Task goal ::
Copy the records word for word, starting at the first line and ending with the line that contains "order: Diptera", which is included.

=== Data shown ===

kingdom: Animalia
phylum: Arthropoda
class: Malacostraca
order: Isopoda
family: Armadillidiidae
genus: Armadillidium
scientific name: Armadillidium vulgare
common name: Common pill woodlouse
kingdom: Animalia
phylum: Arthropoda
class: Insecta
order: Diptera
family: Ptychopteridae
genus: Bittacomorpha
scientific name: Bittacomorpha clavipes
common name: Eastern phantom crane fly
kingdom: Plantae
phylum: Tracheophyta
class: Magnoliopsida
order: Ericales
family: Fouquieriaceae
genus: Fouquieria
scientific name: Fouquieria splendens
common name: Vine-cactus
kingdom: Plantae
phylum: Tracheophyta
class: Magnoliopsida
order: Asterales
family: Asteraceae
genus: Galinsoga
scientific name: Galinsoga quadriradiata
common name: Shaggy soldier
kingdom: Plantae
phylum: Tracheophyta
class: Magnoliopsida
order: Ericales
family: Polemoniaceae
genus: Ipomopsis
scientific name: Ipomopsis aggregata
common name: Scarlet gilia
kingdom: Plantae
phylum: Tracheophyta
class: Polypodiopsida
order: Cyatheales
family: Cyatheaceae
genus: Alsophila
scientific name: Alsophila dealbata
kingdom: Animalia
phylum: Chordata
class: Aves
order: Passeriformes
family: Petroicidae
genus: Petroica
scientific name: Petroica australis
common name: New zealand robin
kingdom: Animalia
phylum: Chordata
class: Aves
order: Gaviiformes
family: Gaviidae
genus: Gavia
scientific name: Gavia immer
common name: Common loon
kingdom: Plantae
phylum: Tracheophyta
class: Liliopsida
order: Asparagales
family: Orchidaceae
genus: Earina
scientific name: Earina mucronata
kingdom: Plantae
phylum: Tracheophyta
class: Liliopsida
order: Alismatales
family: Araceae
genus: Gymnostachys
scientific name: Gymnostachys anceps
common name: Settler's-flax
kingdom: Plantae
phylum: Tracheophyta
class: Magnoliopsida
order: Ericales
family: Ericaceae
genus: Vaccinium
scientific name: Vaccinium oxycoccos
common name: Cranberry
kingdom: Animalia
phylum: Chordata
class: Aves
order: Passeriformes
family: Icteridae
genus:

===

Worked solution ::
kingdom: Animalia
phylum: Arthropoda
class: Malacostraca
order: Isopoda
family: Armadillidiidae
genus: Armadillidium
scientific name: Armadillidium vulgare
common name: Common pill woodlouse
kingdom: Animalia
phylum: Arthropoda
class: Insecta
order: Diptera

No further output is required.